#### [KUTIPAN TEKS]
────────────────────────────────────────
Akulturasi dalam skala kecil tak dapat dimungkiri, sebab sejak kelahiran internet dan prasarana yang memudahkan setiap orang melihat perkembangan di tempat lain membuat para penyair sempat kehilangan identitas diri masing-masing sebagai tonggak lokalitas. Di tahun 2005, misalnya, sejumlah penyair muda, Inggit Putria Marga dan Lupita Lukman, dua dari yang banyak, memiliki kecenderungan puitik saling memiripi dengan Dina Oktaviani (Yogya, waktu itu) dan Pranita Dewi (Denpasar, Bali). Pergaulan susastra itu cukup sehat ketika berlangsung pergumulan inspirasi meskipun saya yakin masing-masing memiliki sumber mata air alias “guru-guru” yang berbeda. Kematangan berikutnya terbentuk dari asahan waktu dan itu saling menguatkan terutama bila selalu membuka diri terhadap tempaan kritik dan berani menghadapi cuaca buruk media massa.
────────────────────────────────────────
#### [DATA YANG DITAMPILKAN]
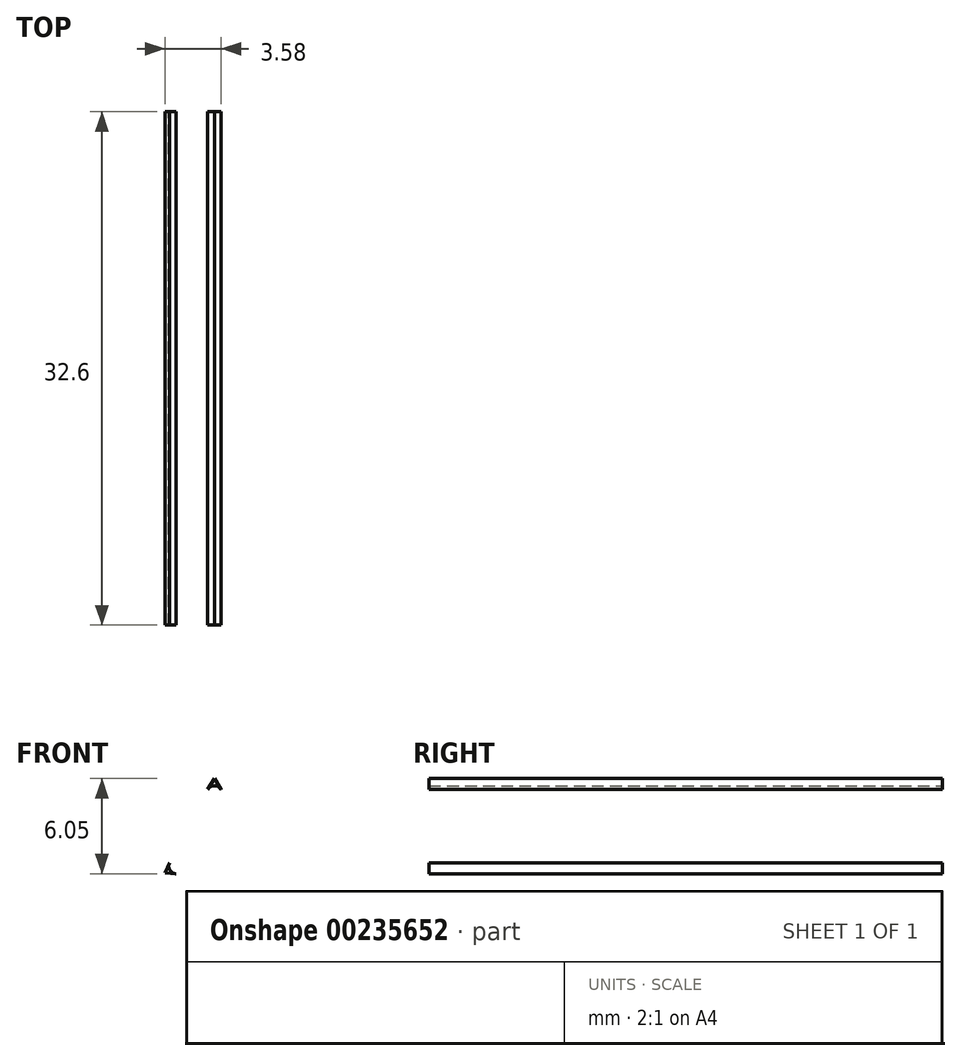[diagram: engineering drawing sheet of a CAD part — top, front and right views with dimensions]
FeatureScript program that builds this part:
annotation { "Feature Type Name" : "Feature", "Feature Type Description" : "" }
export const myFeature = defineFeature(function(context is Context, id is Id, definition is map)
    precondition{}
    {
        {
            var Q0;
            Q0=qCreatedBy(makeId("Front.planeOp"),FACE);
            var sketch = newSketch(context, id + "F0", { "sketchPlane" : qUnion([Q0])});
            skFitSpline(sketch, "E0", {"points": [v(0, 0) * mm, v(1.44, 3.07) * mm, v(3.15, 6) * mm], "startDerivative": vector(2.75, 6.2) * mm, "endDerivative": vector(3.55, 5.8) * mm});
            skFitSpline(sketch, "E1", {"points": [v(3.15, 6) * mm, v(4.86, 3.07) * mm, v(6.3, 0) * mm], "startDerivative": vector(3.55, -5.8) * mm, "endDerivative": vector(2.75, -6.2) * mm});
            skFitSpline(sketch, "E2", {"points": [v(6.3, 0) * mm, v(3.15, -0.15) * mm, v(0, 0) * mm], "startDerivative": vector(-6.3, -0.45) * mm, "endDerivative": vector(-6.3, 0.45) * mm});
            skArc(sketch, "E3.filletArc", {"start": v(3.58, 5.3) * mm, "mid": v(3.15, 5.54) * mm, "end": v(2.72, 5.3) * mm});
            skArc(sketch, "E4.filletArc", {"start": v(5.59, -0.05) * mm, "mid": v(5.98, 0.2) * mm, "end": v(6, 0.65) * mm});
            skArc(sketch, "E5.filletArc", {"start": v(0.3, 0.65) * mm, "mid": v(0.32, 0.2) * mm, "end": v(0.71, -0.05) * mm});
            skSolve(sketch);
        }
        {
            var Q0;
            Q0=makeQuery(id+"F0.imprint","IMPRINT",FACE,{"disambiguationData":[TD([[makeQuery(id+"F0.imprint","IMPRINT",EDGE,{"derivedFrom":sQuery(id+"F0.wireOp",EDGE,"E0")}),-1.0]])]});
            extrude(context, id + "F1", {"entities" : qUnion([Q0]), "depth" : 32.6 * mm});
        }
    });
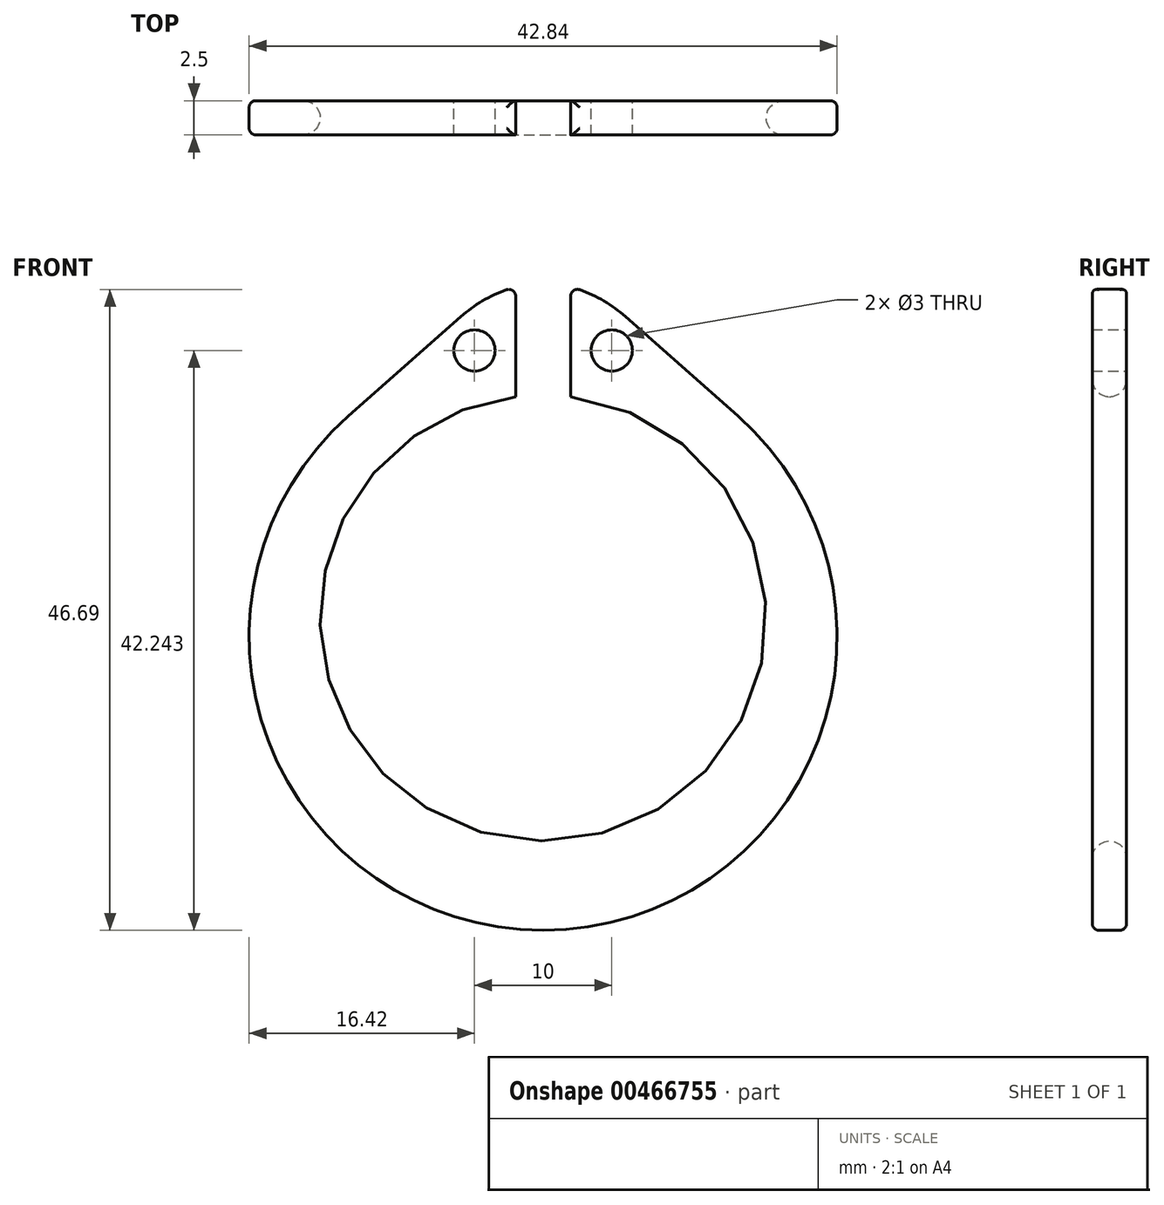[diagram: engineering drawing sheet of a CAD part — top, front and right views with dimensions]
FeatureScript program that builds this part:
annotation { "Feature Type Name" : "Feature", "Feature Type Description" : "" }
export const myFeature = defineFeature(function(context is Context, id is Id, definition is map)
    precondition{}
    {
        {
            var Q0;
            Q0=qCreatedBy(makeId("Front.planeOp"),FACE);
            var sketch = newSketch(context, id + "F0", { "sketchPlane" : qUnion([Q0])});
            skCircle(sketch, "E0", {"center": v(0, 0) * mm, "radius": 42.4 * mm, "construction": true});
            skArc(sketch, "E1", {"start": v(-2, 16.13) * mm, "mid": v(0, -16.25) * mm, "end": v(2, 16.13) * mm});
            skArc(sketch, "E2", {"start": v(-14.18, 14.72) * mm, "mid": v(-20.03, -8.92) * mm, "end": v(0, -22.75) * mm});
            skLineSegment(sketch, "E3", {"start": v(-2, 24.13) * mm, "end": v(-2, 16.13) * mm});
            skCircle(sketch, "E4", {"center": v(-5, 19.5) * mm, "radius": 1.5 * mm});
            skLineSegment(sketch, "E5", {"start": v(-6, 21.95) * mm, "end": v(-14.18, 14.72) * mm});
            skArc(sketch, "E6.trimOffspring", {"start": v(-2, 24.13) * mm, "mid": v(-4.12, 23.26) * mm, "end": v(-6, 21.95) * mm});
            skLineSegment(sketch, "E7", {"start": v(0, 28.3) * mm, "end": v(0, -26.78) * mm, "construction": true});
            skArc(sketch, "E8.MirrorCS", {"start": v(14.18, 14.72) * mm, "mid": v(20.03, -8.92) * mm, "end": v(0, -22.75) * mm});
            skLineSegment(sketch, "E9.MirrorCS", {"start": v(6, 21.95) * mm, "end": v(14.18, 14.72) * mm});
            skArc(sketch, "E10.MirrorCS", {"start": v(2, 24.13) * mm, "mid": v(4.12, 23.26) * mm, "end": v(6, 21.95) * mm});
            skLineSegment(sketch, "E11.MirrorCS", {"start": v(2, 24.13) * mm, "end": v(2, 16.13) * mm});
            skCircle(sketch, "E12.MirrorC", {"center": v(5, 19.5) * mm, "radius": 1.5 * mm});
            skSolve(sketch);
        }
        {
            var Q0;
            Q0 = qSketchRegion(id + "F0", true);
            extrude(context, id + "F1", {"entities" : qUnion([Q0]), "endBound" : BoundingType.SYMMETRIC, "depth" : 2.5 * mm});
        }
        {
            var Q0;
            Q0=makeQuery(id+"F1.opExtrude","CAP_EDGE",EDGE,{"disambiguationData":[OSD([sQuery(id+"F0.wireOp",EDGE,"E1")])],"isStart":false});
            var Q1;
            Q1=makeQuery(id+"F1.opExtrude","CAP_EDGE",EDGE,{"disambiguationData":[OSD([sQuery(id+"F0.wireOp",EDGE,"E1")])],"isStart":true});
            fillet(context, id + "F2", {"entities" : qUnion([Q0, Q1]), "radius" : 1.25 * mm, "tangentPropagation" : true, "allowEdgeOverflow" : false});
        }
        {
            var Q0;
            Q0=makeQuery(id+"F1.opExtrude","CAP_EDGE",EDGE,{"disambiguationData":[OSD([sQuery(id+"F0.wireOp",EDGE,"E2"),sQuery(id+"F0.wireOp",EDGE,"E8.MirrorCS")])],"isStart":false});
            var Q1;
            Q1=makeQuery(id+"F1.opExtrude","CAP_EDGE",EDGE,{"disambiguationData":[OSD([sQuery(id+"F0.wireOp",EDGE,"E2"),sQuery(id+"F0.wireOp",EDGE,"E8.MirrorCS")])],"isStart":true});
            var Q2;
            Q2=makeQuery(id+"F1.opExtrude","CAP_EDGE",EDGE,{"disambiguationData":[OSD([sQuery(id+"F0.wireOp",EDGE,"E9.MirrorCS")])],"isStart":true});
            var Q3;
            Q3=makeQuery(id+"F1.opExtrude","CAP_EDGE",EDGE,{"disambiguationData":[OSD([sQuery(id+"F0.wireOp",EDGE,"E9.MirrorCS")])],"isStart":false});
            var Q4;
            Q4=makeQuery(id+"F1.opExtrude","CAP_EDGE",EDGE,{"disambiguationData":[OSD([sQuery(id+"F0.wireOp",EDGE,"E10.MirrorCS")])],"isStart":false});
            var Q5;
            Q5=makeQuery(id+"F1.opExtrude","CAP_EDGE",EDGE,{"disambiguationData":[OSD([sQuery(id+"F0.wireOp",EDGE,"E10.MirrorCS")])],"isStart":true});
            var Q6;
            Q6=makeQuery(id+"F1.opExtrude","SWEPT_EDGE",EDGE,{"disambiguationData":[OSD([sQuery(id+"F0.wireOp",EDGE,"E10.MirrorCS"),sQuery(id+"F0.wireOp",EDGE,"E11.MirrorCS")])]});
            var Q7;
            Q7=makeQuery(id+"F1.opExtrude","CAP_EDGE",EDGE,{"disambiguationData":[OSD([sQuery(id+"F0.wireOp",EDGE,"E5")])],"isStart":false});
            var Q8;
            Q8=makeQuery(id+"F1.opExtrude","CAP_EDGE",EDGE,{"disambiguationData":[OSD([sQuery(id+"F0.wireOp",EDGE,"E5")])],"isStart":true});
            var Q9;
            Q9=makeQuery(id+"F1.opExtrude","CAP_EDGE",EDGE,{"disambiguationData":[OSD([sQuery(id+"F0.wireOp",EDGE,"E6.trimOffspring")])],"isStart":false});
            var Q10;
            Q10=makeQuery(id+"F1.opExtrude","CAP_EDGE",EDGE,{"disambiguationData":[OSD([sQuery(id+"F0.wireOp",EDGE,"E6.trimOffspring")])],"isStart":true});
            var Q11;
            Q11=makeQuery(id+"F1.opExtrude","SWEPT_EDGE",EDGE,{"disambiguationData":[OSD([sQuery(id+"F0.wireOp",EDGE,"E3"),sQuery(id+"F0.wireOp",EDGE,"E6.trimOffspring")])]});
            fillet(context, id + "F3", {"entities" : qUnion([Q0, Q1, Q2, Q3, Q4, Q5, Q6, Q7, Q8, Q9, Q10, Q11]), "radius" : 0.5 * mm, "tangentPropagation" : true, "allowEdgeOverflow" : false});
        }
    });
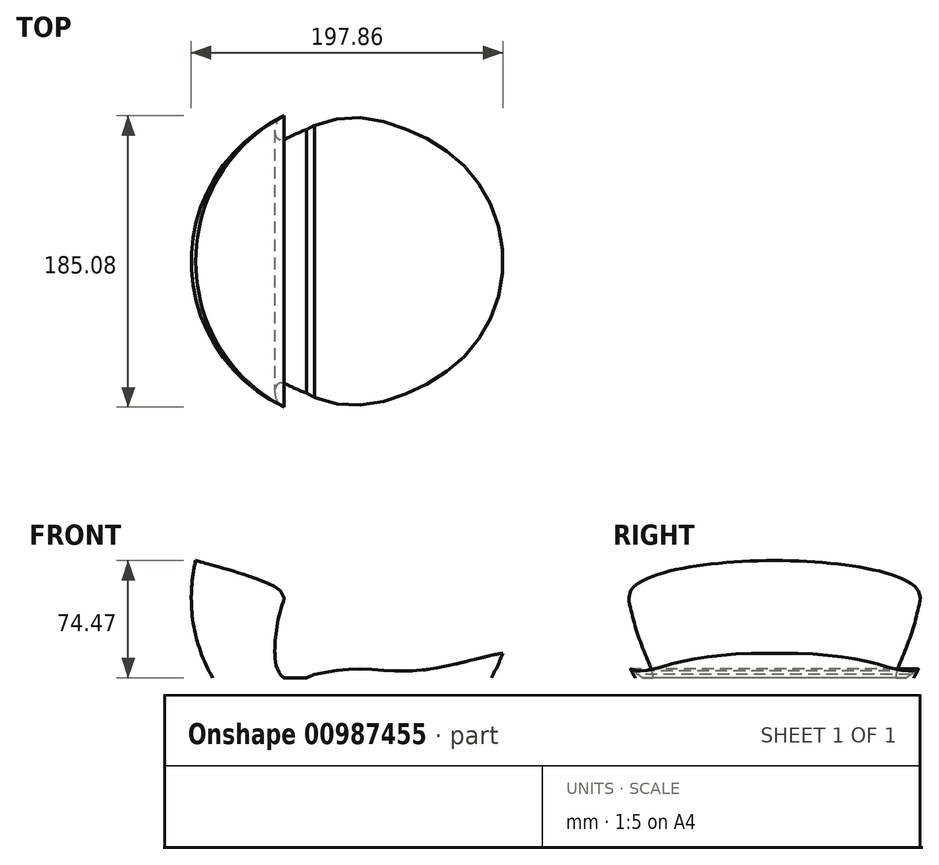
────────────────────────────────────────
#### [TUGAS LATIHAN]
1 > Menurut kutipan teks, dengan siapa Inggit Putria Marga dan Lupita Lukman memiliki kecenderungan puitik yang saling memiripi?
2 > Salin tanpa perubahan bagian kutipan teks antara "Akulturasi dalam skala" dan "buruk media massa.", termasuk kedua bagian tersebut.
3 > Terjemahkan kalimat dari kutipan teks berikut ke dalam bahasa Inggris: "Kematangan berikutnya terbentuk dari asahan waktu dan itu saling menguatkan terutama bila selalu membuka diri terhadap tempaan kritik dan berani menghadapi cuaca buruk media massa."

#### [JAWABAN YANG DIHARAPKAN]
1 > Dengan Dina Oktaviani dan Pranita Dewi.

2 >
Akulturasi dalam skala kecil tak dapat dimungkiri, sebab sejak kelahiran internet dan prasarana yang memudahkan setiap orang melihat perkembangan di tempat lain membuat para penyair sempat kehilangan identitas diri masing-masing sebagai tonggak lokalitas. Di tahun 2005, misalnya, sejumlah penyair muda, Inggit Putria Marga dan Lupita Lukman, dua dari yang banyak, memiliki kecenderungan puitik saling memiripi dengan Dina Oktaviani (Yogya, waktu itu) dan Pranita Dewi (Denpasar, Bali). Pergaulan susastra itu cukup sehat ketika berlangsung pergumulan inspirasi meskipun saya yakin masing-masing memiliki sumber mata air alias “guru-guru” yang berbeda. Kematangan berikutnya terbentuk dari asahan waktu dan itu saling menguatkan terutama bila selalu membuka diri terhadap tempaan kritik dan berani menghadapi cuaca buruk media massa.

3 > Subsequent maturity is shaped by the honing of time, and it is mutually strengthening, especially when one always stays open to the forging of criticism and dares to face the bad weather of the mass media.